Meu primeiro emprego – como funciona um Mini Job?

Em meados de Janeiro de 2018, comecei em um novo emprego, em um restaurante mexicano no centro de Munique. O local funciona estilo fast food, comidas semi-prontas, pouco preparo, montagem dos pratos, serviço de caixa e é isso. A vaga era para fazer de tudo, desde o caixa, cozinha até a limpeza no início ou no final do turno. Na maioria das vezes eu ficava no caixa e fazia a limpeza do final do dia, já que eu trabalhava em turnos da tarde/noite para não afetar meu curso intensivo de alemão B1.2 todas as manhãs.

O fato de ser mexicano também me ajudou, porque todos os meus colegas de trabalho eram falantes nativos de espanhol, o que me possibilitava conversar com eles no meu portunhol.

Eu trabalhava até 10 horas semanais, na categoria Mini-Job, criada aqui na Alemanha para facilitar a entrada no mercado de trabalho.

Um Mini Job pode ser limitado por tempo de trabalho, os chamados kurzfristige Minijobs, ou por salário, os 450-Euro-Minijobs.

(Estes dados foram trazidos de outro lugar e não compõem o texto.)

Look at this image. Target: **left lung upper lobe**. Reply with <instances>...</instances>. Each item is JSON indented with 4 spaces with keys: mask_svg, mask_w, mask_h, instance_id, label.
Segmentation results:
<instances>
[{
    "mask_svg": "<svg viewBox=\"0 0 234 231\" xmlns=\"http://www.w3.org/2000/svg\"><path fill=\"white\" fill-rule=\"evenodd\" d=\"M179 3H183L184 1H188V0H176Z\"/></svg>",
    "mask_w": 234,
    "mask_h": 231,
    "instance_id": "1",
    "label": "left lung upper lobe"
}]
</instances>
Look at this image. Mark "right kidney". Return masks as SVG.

Nos kurzfristige Minijobs é permitido trabalhar até 3 meses ou 70 dias úteis, isso significa que ele deve ser temporário. No 450-Euro-Minijobs a remuneração máxima não deve ultrapassar 450 euros por mês, não importa quantas horas ou quantos dias o empregado tenha trabalhado. Respeitando o salário mínimo por hora, 9.19 euros, o número de horas máximo por mês é de 48 horas de trabalho (mais que isso o funcionário já receberia mais do que 450 euros).

Com um Minijob o funcionário não paga imposto em cima do salário e tem os mesmos direitos que alguém que trabalha meio-período ou período integral, como licença maternidade/paternidade e férias remuneradas.

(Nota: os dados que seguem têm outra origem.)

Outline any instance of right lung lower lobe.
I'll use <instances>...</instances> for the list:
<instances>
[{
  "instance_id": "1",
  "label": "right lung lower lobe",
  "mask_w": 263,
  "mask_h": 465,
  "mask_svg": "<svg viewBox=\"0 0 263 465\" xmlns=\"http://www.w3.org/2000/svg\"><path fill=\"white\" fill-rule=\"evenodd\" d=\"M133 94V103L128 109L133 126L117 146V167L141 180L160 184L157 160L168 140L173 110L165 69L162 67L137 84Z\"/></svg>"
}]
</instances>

Existe uma grande oferta empregos nessa categoria na área de serviços e, por ser um pouco mais fácil de encontrar, muita gente pensa em ter mais de um minijob. Se esse for seu caso, analise bem se vale a pena, porque com mais de um minijob alguns impostos passam a ser obrigatórios e são descontados do seu pagamento.

Como me candidatei

Meu marido viu um anúncio de emprego em um restaurante mexicano, me mandou e pensamos que poderia ser um pouco mais tranquilo pelo fato de que eu provavelmente poderia me virar em espanhol caso passasse por algum perrengue. Além disso, o anúncio dizia que o currículo também poderia ser enviado em inglês, o que também facilitava a comunicação.

No mesmo dia, terminei de arrumar meu currículo em inglês, fiz minha cover letter (uma carta se apresentando e falando porque você acha que a vaga deveria ser sua) e enviei para o e-mail do restaurante. Eles me responderam algumas horas depois pelo WhatsApp, conversamos um pouco em espanhol e marcamos uma entrevista.

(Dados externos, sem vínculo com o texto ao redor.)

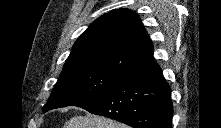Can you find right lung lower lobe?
<instances>
[{
    "label": "right lung lower lobe",
    "mask_w": 221,
    "mask_h": 128,
    "mask_svg": "<svg viewBox=\"0 0 221 128\" xmlns=\"http://www.w3.org/2000/svg\"><path fill=\"white\" fill-rule=\"evenodd\" d=\"M75 106L133 128H172L171 89L154 60Z\"/></svg>",
    "instance_id": "1"
}]
</instances>
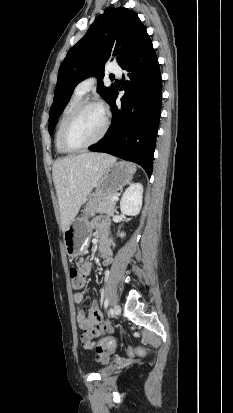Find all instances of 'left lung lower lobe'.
I'll return each instance as SVG.
<instances>
[{"label":"left lung lower lobe","mask_w":233,"mask_h":413,"mask_svg":"<svg viewBox=\"0 0 233 413\" xmlns=\"http://www.w3.org/2000/svg\"><path fill=\"white\" fill-rule=\"evenodd\" d=\"M120 67L127 72L120 89L125 90L122 105L120 108L115 105L118 93L114 89L109 100L113 114L111 127L90 150L135 162L150 177L161 113L162 80L148 35Z\"/></svg>","instance_id":"obj_1"}]
</instances>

Fui ao local no dia seguinte, uma nova filial fast-food do restaurante onde meu marido almoçava. Fiz a entrevista em inglês (falei que preferia o inglês ao espanhol), e já saí de lá com uma lista de documentos para providenciar para iniciar. O restaurante tinha aberto naquela semana e eu fui uma das últimas contratadas para o quadro de funcionários.

Meu primeiro emprego na Alemanha.

Minha experiência

Na época eu frequentava o curso B1/B2, ainda entendia muito pouco do que me falavam em alemão e só conseguia me comunicar com muita insegurança. O trabalho me ajudou a perceber que, mesmo falando errado, as pessoas me entendiam. Algumas vezes precisei chamar meu gerente para conversar com os clientes, porque eles perguntavam algo que eu não entendia, mas a maioria dos atendimentos era simples, então eu me virava bem.

Foi uma experiência curta, mas muito interessante, porque comecei a vivenciar outras coisas além do curso de alemão e pude ganhar meus primeiros eurinhos. Os horários de um Minijob nem sempre são os melhores, já que emprego na área de serviços normalmente inclui trabalhar à noite ou nos finais de semana, mas eu podia travar os dias que tinha algum compromisso e meu nome não ficava disponível para a escala.

Era um emprego tranquilo, que não atrapalhava minhas aulas ou meu aprendizado do alemão, sobrava tempo para eu fazer minhas tarefas de casa e estudar. Foi um ótimo meio de iniciar no mercado de trabalho alemão!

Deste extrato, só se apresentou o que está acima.